Das Spiel des Thomas Kraft

(ub) – Gelassenheit herrschte auf dem Schenckendorff-Platz. Die Spieler, die am Vorabend in Mainz im Einsatz waren, liefen in Ruhe aus. Das Tempo erfüllte die Kategorie ‚Laufen ohne zu Schnaufen‘, das Spiel beim FSV wurde noch mal nachbesprochen. Kleiner Rückblick zum Sonntagabend in der Coface Arena (Foto: ub).

Die Stimmung war locker, jedenfalls bei den meisten. Einer, der im Fokus wie selten gestanden hatte, winkte ab.

„Ich habe keine Lust“, sagte Thomas Kraft und ging an den Medienvertretern vorbei. Dafür hatte sein Vorgesetzter einiges zu berichten.

Trainer Jos Luhukay: „Thomas konnte sich gleich mehrfach auszeichnen. Das ist selten in der Bundesliga, weil wir sonst relativ wenig Chancen zulasesn. Und Thomas hat gezeigt, dass wir mit ihm einen sehr guten Rückhalt haben.“

Veränderte Ansprüche ans Torwart-Spiel

Luhakay hielt sich weniger auf mit den spektakulären Paraden des Schlussmannes gegen Choupo-Moting und Parker, er berichtete vor allem von jener Szene in der 20. Minute. Als Kraft im Vollspeed auf dem ihn entgegen stürmenden Nicolai Müller zuging und im letzten Moment den steil gespielten Ball zur Seite klären konnte.
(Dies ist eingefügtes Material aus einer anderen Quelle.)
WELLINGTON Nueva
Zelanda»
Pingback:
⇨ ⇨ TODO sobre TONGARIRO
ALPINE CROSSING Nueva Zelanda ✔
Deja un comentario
Luhukay: „Wir wissen alle, was es in dieser Szene gibt, wenn Thomas den Ball nicht erreicht. Da hat man sein hervorragendes Stellungsspiel gesehen. Das ist von ihm auch gefordert. Wenn wir sehr hoch verteidigen, muss auch der Torwart hinten rausrücken, falls der Gegner mal einen Ball durch die Mitte spielt. Das kommt zwar nicht oft vor, aber das war eine dieser Szenen. Thomas hat ein sehr gutes Gespür, das Timing war perfekt.“

Wenn ich mir den Kader anschaue, denke ich, dass Hertha mit Blick für die Saison 2014/15 auf fast allen Positionen etwas tun wird – nur auf der Torwart-Position nicht. An dem Setting ist bereits einiges verändert worden.

Die Torwart-Crew zum Ende der vergangenen Aufstiegssaison: Torwarttrainer Christian Fiedler. Torwarte: Thomas Kraft, Sascha Burchert, Philip Sprint.

Die Torwart-Crew in diesem März: Torwarttrainer Richard Golz. Torwarte: Thomas Kraft, Rune Jarstein, Marius Gersbeck, Sascha Burchert.

Kraft und die neue Konkurrenz durch Jarstein

Der Vertrag von Kraft läuft bis 2015, der von Jarstein bis 2016. Bei Hertha intern war man gespannt, wie Kraft mit der neuen Konstellation, die so (mit Jarstein und Gersbeck) seit Januar besteht, umgehen würde. Mein Zwischenfazit nach sieben Spielen in 2014: Kraft ist stabil. Gegen Freiburg war seine Leistung überdurchschnittlich. In Mainz hat er sein bisher bestes Saisonspiel für Hertha gezeigt.

Was ist Eure Meinung?

P.S. Gab ein wenig Verwirrung um den Torwart-Kader, Mediendirektor Peter Bohmbach erklärte: Es hat sich am vergangenen Samstag um einen Übermittlungsfehler gehandelt. Bei der Medien-Abteilung war angekommen, dass Kraft und Gersbeck im Kader stünden. Tatsächlich aber hatte der Trainer für die Partie in Mainz Kraft und Jarstein nomminiert.